EXERCISE:
Would you restate the entries below word for word, leaving out the images?

===== EXERCISE MATERIAL

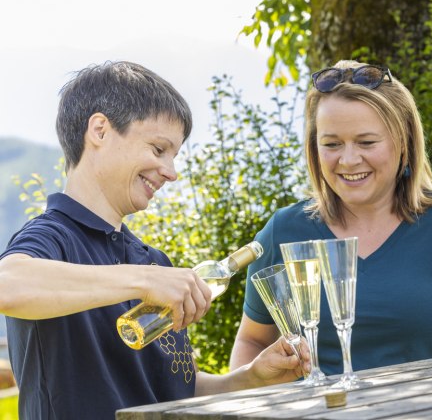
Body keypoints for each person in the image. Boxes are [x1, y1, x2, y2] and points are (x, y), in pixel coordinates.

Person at [0, 61, 308, 418]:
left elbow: (175, 387)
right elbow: (8, 285)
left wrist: (250, 378)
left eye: (174, 156)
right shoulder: (53, 237)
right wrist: (143, 280)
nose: (172, 173)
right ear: (100, 130)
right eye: (158, 149)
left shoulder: (153, 260)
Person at [230, 60, 432, 375]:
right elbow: (252, 343)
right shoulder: (284, 231)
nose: (349, 160)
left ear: (404, 142)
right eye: (332, 144)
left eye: (367, 142)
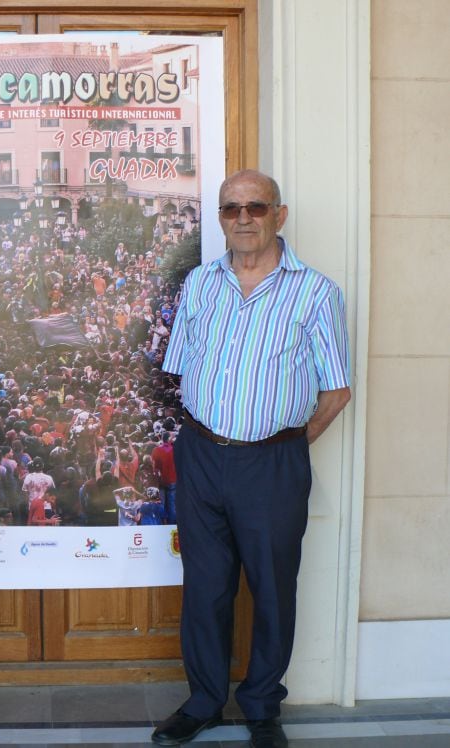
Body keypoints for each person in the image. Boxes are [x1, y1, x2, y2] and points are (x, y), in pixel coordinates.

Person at [152, 170, 351, 748]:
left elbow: (335, 391)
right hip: (201, 457)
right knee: (206, 587)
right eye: (230, 209)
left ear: (279, 215)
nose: (243, 218)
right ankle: (205, 702)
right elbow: (182, 368)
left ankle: (263, 705)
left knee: (272, 587)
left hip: (273, 465)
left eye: (255, 207)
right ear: (219, 218)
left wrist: (279, 447)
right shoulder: (199, 284)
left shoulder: (316, 292)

==========

SOLUTION TO THIS PROBLEM:
Body keypoints for each person in the image. Boxes are [x1, y1, x2, y2] and points are (x, y), in pixel coordinates.

Person at [0, 61, 308, 418]:
left elbow: (175, 387)
right elbow: (8, 285)
left wrist: (250, 378)
left eye: (174, 156)
right shoulder: (53, 237)
right wrist: (143, 280)
nose: (172, 173)
right ear: (100, 130)
right eye: (158, 149)
left shoulder: (153, 260)
Person at [230, 60, 432, 375]:
right elbow: (252, 343)
right shoulder: (284, 231)
nose: (349, 160)
left ear: (404, 142)
right eye: (332, 144)
left eye: (367, 142)
Body keypoints for each person in the image. Boxes are [x1, y1, x2, y2] and points are (x, y), in pixel coordinates.

Person at [152, 170, 351, 748]:
left elbow: (335, 391)
right hip: (201, 457)
right knee: (206, 587)
right eye: (230, 209)
left ear: (279, 215)
nose: (243, 218)
right ankle: (205, 702)
right elbow: (182, 368)
left ankle: (263, 705)
left knee: (272, 587)
left hip: (273, 465)
left eye: (255, 207)
right ear: (219, 218)
left wrist: (279, 447)
right shoulder: (199, 284)
left shoulder: (316, 292)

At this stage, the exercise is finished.